Table 7 highlights the performance measures of dataset_1. Among the CNN architectures, PCNN scored a superior accuracy, precision, recall, and specificity of 98.96, 98.2, 98.52, 98.36, and 98.7, respectively. The performance of the Banerjee model [18] is lower than the other CNN architectures. PCNN performs better than the existing CNN models for CAD prediction. Dataset_1 contains a greater number of images. The mapping of features made the CNN architectures generate more features. However, the feature extraction process of the proposed method enabled PCNN to produce a smaller number of features and maintain a better performance than the existing architectures. Figure 8 represents the comparative analysis outcome of CNN. It is evident from Figure 8 that the performance of PCNN is higher than the current architectures.
Likewise, Table 8 outlines the performance of CNN architectures with Dataset_2. The value of accuracy, precision, recall, F-measure, and specificity is 98.96, 98.2, 98.52, 98.36, and 98.7, accordingly.
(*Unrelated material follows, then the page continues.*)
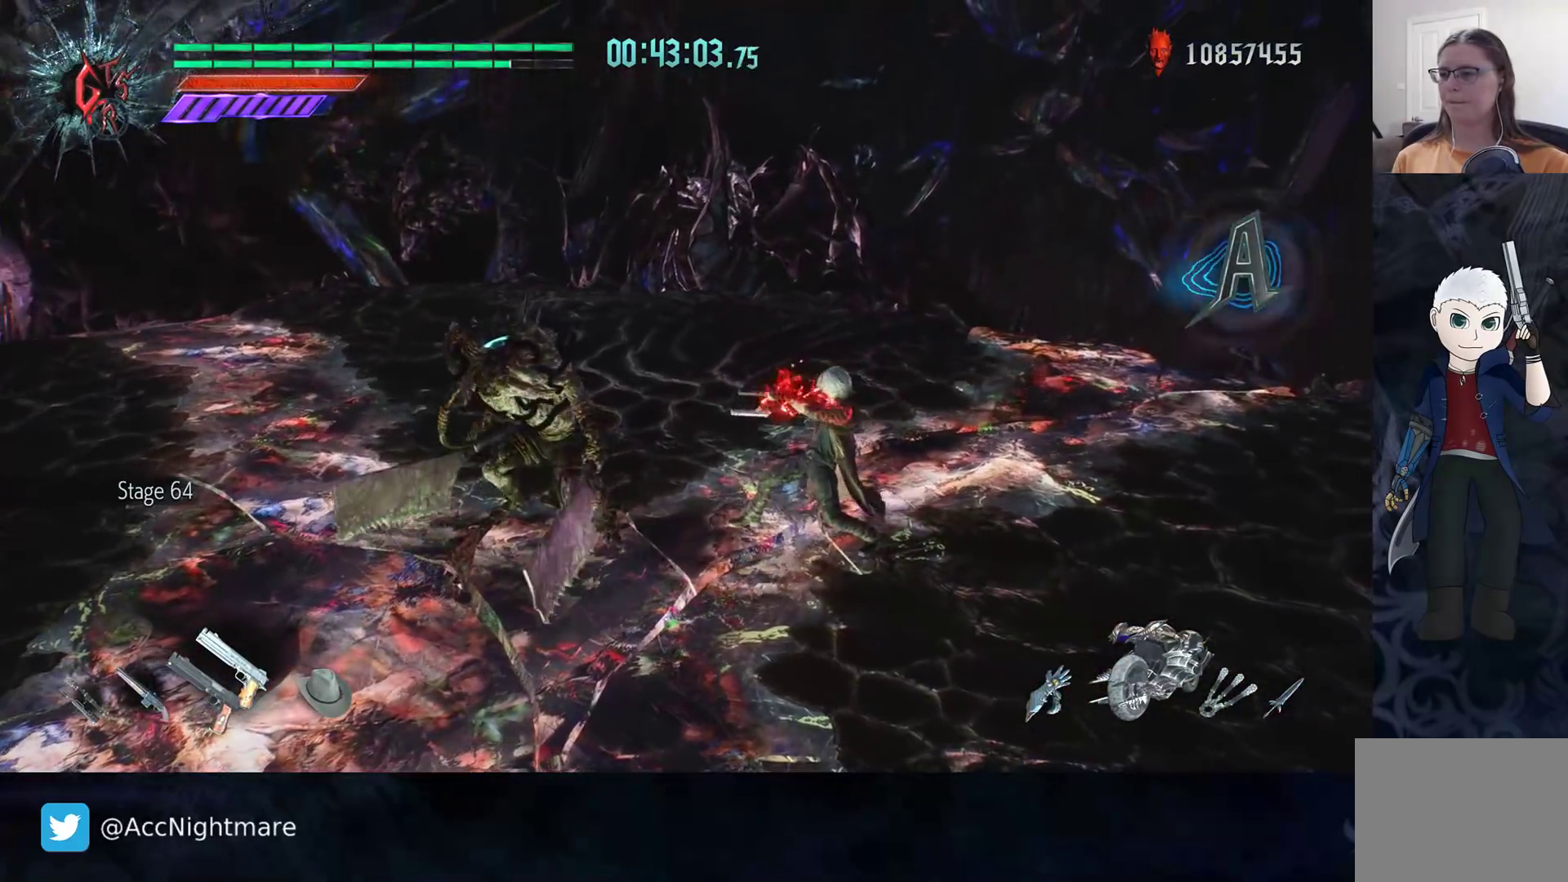
{"buttons": ["CIRCLE"], "left_stick": "center", "right_stick": "center", "events": [[17, "CIRCLE", "up"], [83, "CIRCLE", "down"], [150, "CIRCLE", "up"], [217, "CIRCLE", "down"], [267, "CIRCLE", "up"], [333, "CIRCLE", "down"], [383, "CIRCLE", "up"], [450, "CIRCLE", "down"]]}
However, GoogleNet has scored low accuracy, precision, recall, F-measure, and specificity of 97.1, 96.7, 97.1, 96.9, and 96.4, respectively. The absence of temporary memory is one of the limitations of the Banerjee model that reduces its predicting performance. In addition, the outcome of Table 5 and Table 6 suggest that the performance of PCNN is higher than the existing CNN architectures. Figure 9 shows the relevant graph of Table 6.
In addition to the initial comparative analysis, the researcher applied MCC and Kappa to evaluate the performance of PCNN. Figure 10 and Figure 11 reveal that PCNN achieved a superior MCC and K score compared to the existing models.
Table 9 outlines the memory size and computing time during the training phase. PCNN consumes 121.45 MB and 118.45 MB for Dataset_1 and Dataset_2, accordingly. The computing time of PCNN is 99.32 min and 99.21 min, respectively. The computing time of PCNN is superior to the existing CNN with less memory. Figure 12 highlights CNN’s space and computation time for both Dataset_1 and Dataset_2.
Table 10 outlines the error rate of the CNN architectures during the testing phase. The error rate of PCNN is 15.1 and 13.9 for Dataset_1 and Dataset_2, respectively. Nevertheless, Jingsi model scores 20.5 and 19.6, which is higher than other CNN models. The outcome emphasizes the efficiency of the feature extraction process of PCNN. Figure 13 illustrates the error rate of CNN models.
Figure 14 represents the receiver operating characteristic (ROC) and precision–recall (PR) curve for dataset_1 during the testing phase. It shows that PCNN achieves a better Area under the ROC curve (AUC) for CAD and No CAD classification, respectively.
Similarly, Figure 15 reflects the ROC and PR curve for dataset_2. It outlines that PCNN achieves a better ROC AUC score of 0.93. Furthermore, the AUC score of the PR curve (0.91) indicates that PCNN predicts CAD better than the existing models.
Table 11 highlights the computational complexities of CNN models for Dataset_1. It is evident from the outcome that PCNN requires a smaller number of parameters (4.3 M), learning rate (1 × 10−4), number of flops (563 M), and computation time (1.92 s).
Likewise, Table 12 reflects the outcome for Dataset_2. It shows that PCNN generates an output with fewer parameters, flops, and learning rates than the existing CNN models.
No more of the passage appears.